[Start of section]

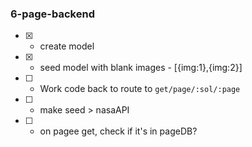 ### 6-page-backend
- [x] - create model
- [x] - seed model with blank images - [{img:1},{img:2}]
- [ ] - Work code back to route to `get/page/:sol/:page`
- [ ] - make seed > nasaAPI
- [ ] - on pagee get, check if it's in pageDB?
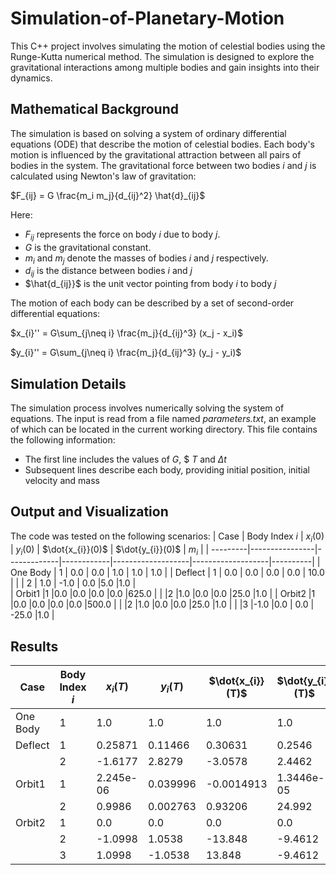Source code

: # Simulation-of-Planetary-Motion

This C++ project involves simulating the motion of celestial bodies using the Runge-Kutta numerical method. The simulation is designed to explore the gravitational interactions among multiple bodies and gain insights into their dynamics.

## Mathematical Background
The simulation is based on solving a system of ordinary differential equations (ODE) that describe the motion of celestial bodies. Each body's motion is influenced by the gravitational attraction between all pairs of bodies in the system. The gravitational force between two bodies $i$ and $j$ is calculated using Newton's law of gravitation:

$F_{ij} = G \frac{m_i m_j}{d_{ij}^2} \hat{d}_{ij}$

Here:
* $F_{ij}$ represents the force on body $i$ due to body $j$.
* $G$ is the gravitational constant.
* $m_{i}$ and $m_{j}$ denote the masses of bodies $i$ and $j$ respectively.
* $d_{ij}$ is the distance between bodies $i$ and $j$
* $\hat{d_{ij}}$ is the unit vector pointing from body $i$ to body $j$

The motion of each body can be described by a set of second-order differential equations:

$x_{i}'' = G\sum_{j\neq i}  \frac{m_j}{d_{ij}^3} (x_j - x_i)$

$y_{i}'' = G\sum_{j\neq i}  \frac{m_j}{d_{ij}^3} (y_j - y_i)$

## Simulation Details
The simulation process involves numerically solving the system of equations. The input is read from a file named *parameters.txt*, an example of which can be located in the current working directory. This file contains the following information:

* The first line includes the values of $G$, $ $T$ and $\Delta t$
* Subsequent lines describe each body, providing initial position, initial velocity and mass

## Output and Visualization
The code was tested on the following scenarios:
| Case     | Body Index $i$ |  $x_{i}(0)$ | $y_{i}(0)$ |  $\dot{x_{i}}(0)$ |  $\dot{y_{i}}(0)$ |  $m_{i}$ |
| ---------|----------------|-------------|------------|-------------------|-------------------|----------|
| One Body | 1              | 0.0         |  0.0       | 1.0               | 1.0               | 1.0      |
| Deflect  | 1              | 0.0         |  0.0       |  0.0              |   0.0             | 10.0     |
|          | 2              | 1.0         |  -1.0      |  0.0              |5.0                |1.0       |          
| Orbit1   |1               |0.0          |0.0         |0.0                |0.0                |625.0     |
|          |2               |1.0          |0.0         |0.0                |25.0               |1.0       |
| Orbit2   |1               |0.0          |0.0         |0.0                |0.0                |500.0     |
|          |2               |1.0          |0.0         |0.0                |25.0               |1.0       |
|          |3               |-1.0         |0.0         |     0.0           | -25.0             |1.0       |


## Results

| Case     | Body Index $i$ |  $x_{i}(T)$ | $y_{i}(T)$ |  $\dot{x_{i}}(T)$ |  $\dot{y_{i}}(T)$ |  $m_{i}$ |
| ---------|----------------|-------------|------------|-------------------|-------------------|----------|
| One Body | 1              | 1.0         |  1.0       | 1.0               | 1.0               | 1.0      |
| Deflect  | 1              | 0.25871     |  0.11466   |0.30631            | 0.2546            | 10.0     |
|          | 2              | -1.6177     |  2.8279    |  -3.0578          |2.4462             |1.0       |          
| Orbit1   |1               |2.245e-06    |0.039996    |-0.0014913         |1.3446e-05         |625.0     |
|          |2               |0.9986       |0.002763    |0.93206            |24.992             |1.0       |
| Orbit2   |1               |0.0          |0.0         |0.0                |0.0                |500.0     |
|          |2               |-1.0998      |1.0538      |-13.848            |-9.4612            |1.0       |
|          |3               |1.0998       |-1.0538     | 13.848            | -9.4612           |1.0       |


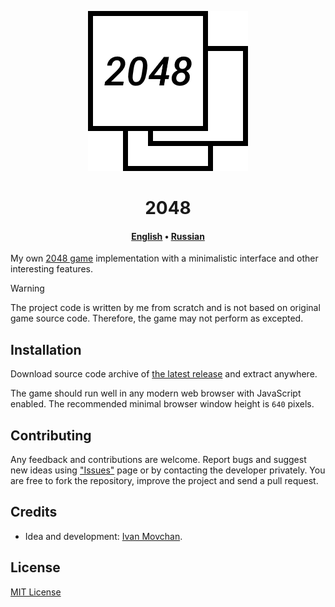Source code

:<div align="center">

![2048](images/logo.png)

# 2048

#### [English](README.md) &bull; [Russian](README-RU.md)

</div>

My own [2048 game](https://en.wikipedia.org/wiki/2048_(video_game)) implementation with a minimalistic interface and other interesting features.

> [!WARNING]
> The project code is written by me from scratch and is not based on original game source code. Therefore, the game may not perform as excepted.

## Installation

Download source code archive of [the latest release](https://github.com/ivan-movchan/2048/releases/latest) and extract anywhere.

The game should run well in any modern web browser with JavaScript enabled. The recommended minimal browser window height is `640` pixels.

## Contributing

Any feedback and contributions are welcome. Report bugs and suggest new ideas using ["Issues"](https://github.com/ivan-movchan/2048/issues) page or by contacting the developer privately. You are free to fork the repository, improve the project and send a pull request.

## Credits

- Idea and development: [Ivan Movchan](https://github.com/ivan-movchan).

## License

[MIT License](LICENSE)
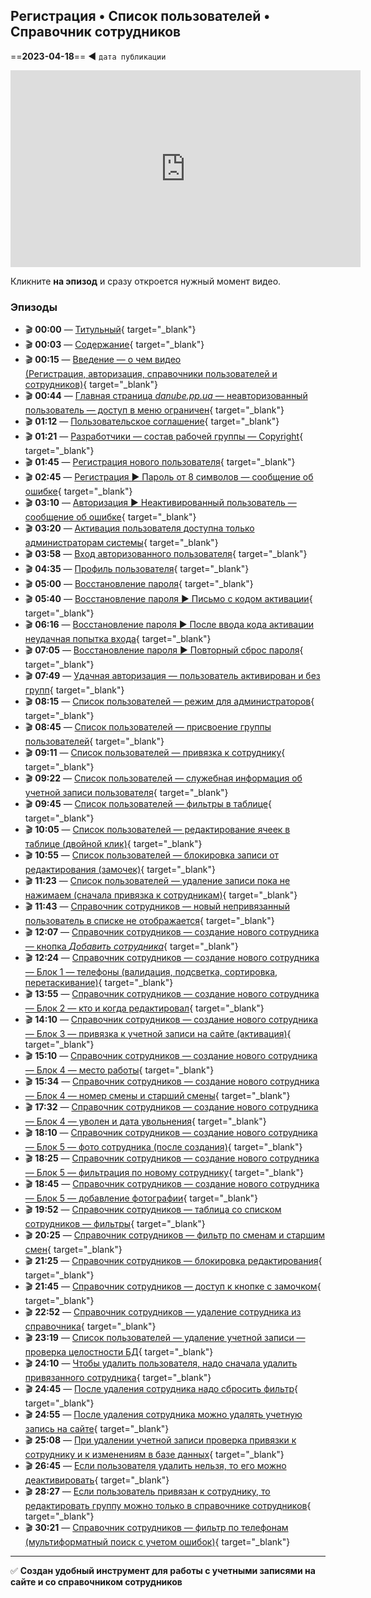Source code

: ## Регистрация • Список пользователей • Справочник сотрудников
==**2023-04-18**== ◄ `дата публикации`
<iframe width="560" height="315" src="https://www.youtube.com/embed/DF62pfl90vY" frameborder="0" allowfullscreen></iframe>

Кликните **на эпизод** и сразу откроется нужный момент видео.

### Эпизоды

- 🎬 **00:00** — [Титульный](https://www.youtube.com/embed/DF62pfl90vY?start=0){  target="_blank"}
- 🎬 **00:03** — [Содержание](https://www.youtube.com/embed/DF62pfl90vY?start=3){  target="_blank"}
- 🎬 **00:15** — [Введение — о чем видео  
  (Регистрация, авторизация, справочники пользователей и сотрудников)](https://www.youtube.com/embed/DF62pfl90vY?start=15){  target="_blank"}
- 🎬 **00:44** — [Главная страница *danube.pp.ua* — неавторизованный пользователь — доступ в меню ограничен](https://www.youtube.com/embed/DF62pfl90vY?start=44){  target="_blank"}
- 🎬 **01:12** — [Пользовательское соглашение](https://www.youtube.com/embed/DF62pfl90vY?start=72){  target="_blank"}
- 🎬 **01:21** — [Разработчики — состав рабочей группы — Copyright](https://www.youtube.com/embed/DF62pfl90vY?start=81){  target="_blank"}
- 🎬 **01:45** — [Регистрация нового пользователя](https://www.youtube.com/embed/DF62pfl90vY?start=105){  target="_blank"}
- 🎬 **02:45** — [Регистрация ► Пароль от 8 символов — сообщение об ошибке](https://www.youtube.com/embed/DF62pfl90vY?start=165){  target="_blank"}
- 🎬 **03:10** — [Авторизация ► Неактивированный пользователь — сообщение об ошибке](https://www.youtube.com/embed/DF62pfl90vY?start=190){  target="_blank"}
- 🎬 **03:20** — [Активация пользователя доступна только администраторам системы](https://www.youtube.com/embed/DF62pfl90vY?start=200){  target="_blank"}
- 🎬 **03:58** — [Вход авторизованного пользователя](https://www.youtube.com/embed/DF62pfl90vY?start=233){  target="_blank"}
- 🎬 **04:35** — [Профиль пользователя](https://www.youtube.com/embed/DF62pfl90vY?start=275){  target="_blank"}
- 🎬 **05:00** — [Восстановление пароля](https://www.youtube.com/embed/DF62pfl90vY?start=300){  target="_blank"}
- 🎬 **05:40** — [Восстановление пароля ► Письмо с кодом активации](https://www.youtube.com/embed/DF62pfl90vY?start=340){  target="_blank"}
- 🎬 **06:16** — [Восстановление пароля ► После ввода кода активации неудачная попытка входа](https://www.youtube.com/embed/DF62pfl90vY?start=376){  target="_blank"}
- 🎬 **07:05** — [Восстановление пароля ► Повторный сброс пароля](https://www.youtube.com/embed/DF62pfl90vY?start=425){  target="_blank"}
- 🎬 **07:49** — [Удачная авторизация — пользователь активирован и без групп](https://www.youtube.com/embed/DF62pfl90vY?start=469){  target="_blank"}
- 🎬 **08:15** — [Список пользователей — режим для администраторов](https://www.youtube.com/embed/DF62pfl90vY?start=495){  target="_blank"}
- 🎬 **08:45** — [Список пользователей — присвоение группы пользователей](https://www.youtube.com/embed/DF62pfl90vY?start=525){  target="_blank"}
- 🎬 **09:11** — [Список пользователей — привязка к сотруднику](https://www.youtube.com/embed/DF62pfl90vY?start=551){  target="_blank"}
- 🎬 **09:22** — [Список пользователей — служебная информация об учетной записи пользователя](https://www.youtube.com/embed/DF62pfl90vY?start=562){  target="_blank"}
- 🎬 **09:45** — [Список пользователей — фильтры в таблице](https://www.youtube.com/embed/DF62pfl90vY?start=585){  target="_blank"}
- 🎬 **10:05** — [Список пользователей — редактирование ячеек в таблице (двойной клик)](https://www.youtube.com/embed/DF62pfl90vY?start=605){  target="_blank"}
- 🎬 **10:55** — [Список пользователей — блокировка записи от редактирования (замочек)](https://www.youtube.com/embed/DF62pfl90vY?start=655){  target="_blank"}
- 🎬 **11:23** — [Список пользователей — удаление записи пока не нажимаем (сначала привязка к сотрудникам)](https://www.youtube.com/embed/DF62pfl90vY?start=683){  target="_blank"}
- 🎬 **11:43** — [Справочник сотрудников — новый непривязанный пользователь в списке не отображается](https://www.youtube.com/embed/DF62pfl90vY?start=703){  target="_blank"}
- 🎬 **12:07** — [Справочник сотрудников — создание нового сотрудника — кнопка *Добавить сотрудника*](https://www.youtube.com/embed/DF62pfl90vY?start=727){  target="_blank"}
- 🎬 **12:24** — [Справочник сотрудников — создание нового сотрудника — Блок 1 — телефоны (валидация, подсветка, сортировка, перетаскивание)](https://www.youtube.com/embed/DF62pfl90vY?start=744){  target="_blank"}
- 🎬 **13:55** — [Справочник сотрудников — создание нового сотрудника — Блок 2 — кто и когда редактировал](https://www.youtube.com/embed/DF62pfl90vY?start=835){  target="_blank"}
- 🎬 **14:10** — [Справочник сотрудников — создание нового сотрудника — Блок 3 — привязка к учетной записи на сайте (активация)](https://www.youtube.com/embed/DF62pfl90vY?start=850){  target="_blank"}
- 🎬 **15:10** — [Справочник сотрудников — создание нового сотрудника — Блок 4 — место работы](https://www.youtube.com/embed/DF62pfl90vY?start=910){  target="_blank"}
- 🎬 **15:34** — [Справочник сотрудников — создание нового сотрудника — Блок 4 — номер смены и старший смены](https://www.youtube.com/embed/DF62pfl90vY?start=934){  target="_blank"}
- 🎬 **17:32** — [Справочник сотрудников — создание нового сотрудника — Блок 4 — уволен и дата увольнения](https://www.youtube.com/embed/DF62pfl90vY?start=1052){  target="_blank"}
- 🎬 **18:10** — [Справочник сотрудников — создание нового сотрудника — Блок 5 — фото сотрудника (после создания)](https://www.youtube.com/embed/DF62pfl90vY?start=1090){  target="_blank"}
- 🎬 **18:25** — [Справочник сотрудников — создание нового сотрудника — Блок 5 — фильтрация по новому сотруднику](https://www.youtube.com/embed/DF62pfl90vY?start=1105){  target="_blank"}
- 🎬 **18:45** — [Справочник сотрудников — создание нового сотрудника — Блок 5 — добавление фотографии](https://www.youtube.com/embed/DF62pfl90vY?start=1125){  target="_blank"}
- 🎬 **19:52** — [Справочник сотрудников — таблица со списком сотрудников — фильтры](https://www.youtube.com/embed/DF62pfl90vY?start=1192){  target="_blank"}
- 🎬 **20:25** — [Справочник сотрудников — фильтр по сменам и старшим смен](https://www.youtube.com/embed/DF62pfl90vY?start=1225){  target="_blank"}
- 🎬 **21:25** — [Справочник сотрудников — блокировка редактирования](https://www.youtube.com/embed/DF62pfl90vY?start=1285){  target="_blank"}
- 🎬 **21:45** — [Справочник сотрудников — доступ к кнопке с замочком](https://www.youtube.com/embed/DF62pfl90vY?start=1305){  target="_blank"}
- 🎬 **22:52** — [Справочник сотрудников — удаление сотрудника из справочника](https://www.youtube.com/embed/DF62pfl90vY?start=1372){  target="_blank"}
- 🎬 **23:19** — [Список пользователей — удаление учетной записи — проверка целостности БД](https://www.youtube.com/embed/DF62pfl90vY?start=1399){  target="_blank"}
- 🎬 **24:10** — [Чтобы удалить пользователя, надо сначала удалить привязанного сотрудника](https://www.youtube.com/embed/DF62pfl90vY?start=1450){  target="_blank"}
- 🎬 **24:45** — [После удаления сотрудника надо сбросить фильтр](https://www.youtube.com/embed/DF62pfl90vY?start=1485){  target="_blank"}
- 🎬 **24:55** — [После удаления сотрудника можно удалять учетную запись на сайте](https://www.youtube.com/embed/DF62pfl90vY?start=1495){  target="_blank"}
- 🎬 **25:08** — [При удалении учетной записи проверка привязки к сотруднику и к изменениям в базе данных](https://www.youtube.com/embed/DF62pfl90vY?start=1508){  target="_blank"}
- 🎬 **26:45** — [Если пользователя удалить нельзя, то его можно деактивировать](https://www.youtube.com/embed/DF62pfl90vY?start=1605){  target="_blank"}
- 🎬 **28:27** — [Если пользователь привязан к сотруднику, то редактировать группу можно только в справочнике сотрудников](https://www.youtube.com/embed/DF62pfl90vY?start=1707){  target="_blank"}
- 🎬 **30:21** — [Справочник сотрудников — фильтр по телефонам (мультиформатный поиск с учетом ошибок)](https://www.youtube.com/embed/DF62pfl90vY?start=1821){  target="_blank"}

---

✅ **Создан удобный инструмент для работы с учетными записями на сайте и со справочником сотрудников**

[End of section]

▸ **Exercise aim**:
When the line with "My own [2048" is reached in the data above, start copying there, and copy each line exactly until the line with "## Contributing" has been copied; copy nothing else.

▸ **Solved exercise**:
My own [2048 game](https://en.wikipedia.org/wiki/2048_(video_game)) implementation with a minimalistic interface and other interesting features.

> [!WARNING]
> The project code is written by me from scratch and is not based on original game source code. Therefore, the game may not perform as excepted.

## Installation

Download source code archive of [the latest release](https://github.com/ivan-movchan/2048/releases/latest) and extract anywhere.

The game should run well in any modern web browser with JavaScript enabled. The recommended minimal browser window height is `640` pixels.

## Contributing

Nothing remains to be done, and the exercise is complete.